Jesus’ baptism foreshadows two events in his life – the Transfiguration, where God’s voice once again speaks from heaven to proclaim him his beloved son, and the crucifixion, where the curtain of the temple – adorned to resemble the heavens – is torn in two and an unexpected voice, that of the centurion, proclaims that, “Surely this was the son of God.” In the same way our own baptisms foreshadowed our lives as followers of Jesus Christ and beloved children of God. Having died to all that sin stands for in our world – hatred, greed, brokenness, division, to name a few – we are bold to stand with each to love each other because that sinfulness still exists in the world.

No matter your political opinions you have to admit that the conflict in Washington DC this past Wednesday was a sign of how deeply broken and divided we are in our nation right now. Whether it is over politics, the virus, support or questioning of the police, economic uncertainty, mental health, systemic racism or just the inability to treat those with whom we disagree with kindness and dignity, things are escalating toward more and more conflicts, and I wonder if physical violence can and will become more and more evident.

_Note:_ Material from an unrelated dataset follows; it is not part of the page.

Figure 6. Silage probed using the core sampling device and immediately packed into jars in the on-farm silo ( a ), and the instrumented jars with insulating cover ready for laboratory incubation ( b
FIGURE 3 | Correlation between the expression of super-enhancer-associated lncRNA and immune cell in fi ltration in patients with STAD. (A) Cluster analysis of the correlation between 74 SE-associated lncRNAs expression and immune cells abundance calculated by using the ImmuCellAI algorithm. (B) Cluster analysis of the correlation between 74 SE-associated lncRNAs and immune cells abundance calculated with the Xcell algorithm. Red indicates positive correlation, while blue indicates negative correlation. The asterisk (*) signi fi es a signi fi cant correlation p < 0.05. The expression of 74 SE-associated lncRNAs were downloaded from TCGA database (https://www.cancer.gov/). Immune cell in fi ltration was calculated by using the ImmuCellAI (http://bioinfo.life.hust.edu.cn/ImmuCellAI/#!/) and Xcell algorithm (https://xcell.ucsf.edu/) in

What does one do as a baptized sister or brother of God’s beloved children who are the other side of the arguments from where one finds him or herself?

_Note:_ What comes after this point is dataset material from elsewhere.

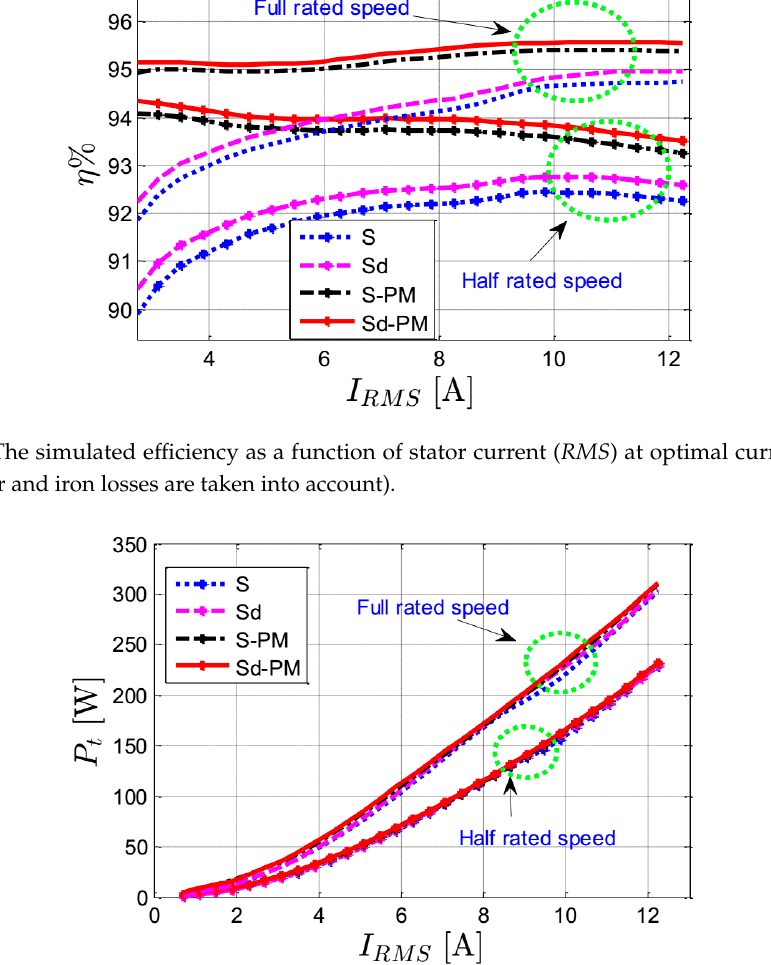
Figure 19. The simulated total losses (copper + iron) as a function of stator current ( RMS ) at optimal current angles.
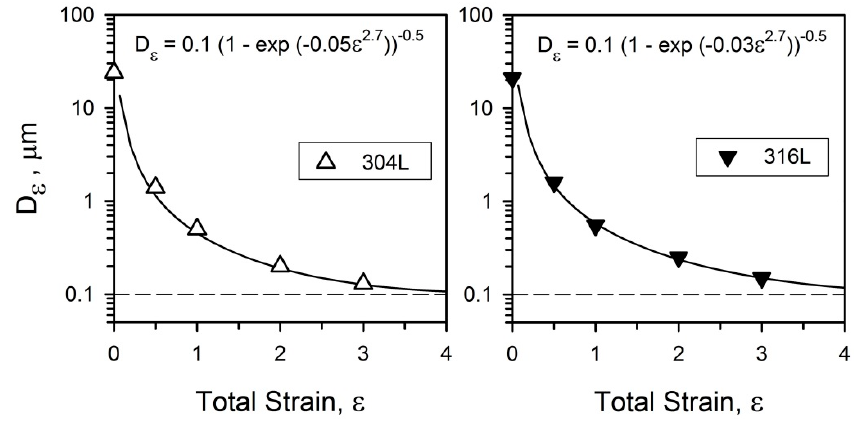
Figure 13. The effect of rolling at 473 K on the mean grain size (D ε ) in 304L and 316L stainless steels.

Is it possible to see that other person as a beloved child of God, with whom God is well-pleased? When I think about how often I personally must have “displeased” God, I cannot help but be amazed that I am still considered God’s beloved child! To be sure, the law should be enforced and consequences should follow when people act out of hatred or greed, especially when they sow seeds of division in what they say or do, but we have to recognize that we are all sinful and unclean, and that we all can act out of this selfish mindset when we get too far removed from that wonderful eighth day of our lives – our baptism into the family of God which spans all time and space and even mindsets or opinions. We can be grieved about the actions on Wednesday, just as some have been grieved by the actions of others this last year, especially in Portland and other cities where violence occurred. In our baptisms we are all called to grieve the disregard for the sanctity of all life, the life of people of color, of law enforcement, the poor, the rich, other faiths, young, old, women, men, right, left, whatever. When, through baptism, I die to the mindset that I am any more beloved a child of God than the person from whom I am broken or separated by any number of factors, then I can rise to do as Augustine called those newly baptized to do over sixteen hundred years ago – to walk by faith, still on a pilgrimage in this mortal body directing my steps in the way of Jesus Christ. To experience the abundant happiness stored up and revealed to all who hope in him. I know this will never be experienced perfectly until my earthly days come to an end, but by dying in this way while I am still alive, it can certainly be lived out in part now.

I want to close by sharing the words that the late Alex Trebek shared Monday evening before the Jeopardy game began. Our household loves Jeopardy, and we made sure to watch this week as they were the final episodes that Alex taped before he died of pancreatic cancer back in November. After he greeted the television audience – thinking that the episodes were going to air the week of Christmas and maybe wondering if his earthly life would end before they aired - Alex said this, “You’ll recall that about a month ago I asked you all to give thanks for all of the blessings that you’ve enjoyed in your lives. Now today a different kind of message. This is the season of giving. I know you want to be generous with your family, your friends, your loved ones; but today I’d like you to go a step further. I’d like you to open up your hands and open up your heart to those who are still suffering because of Covid-19. People who are suffering through no fault of their own. We’ve tried to build a kinder, gentler society, and if we all pitch in just a little bit, we’re going to get there.” As we are looking for words of wisdom, solidarity and inspiration, these that have come from someone who has literally died can be just what we need as we seek to die to sin in remembering our baptisms, and rise to newness of life right now, on this eighth day. Amen.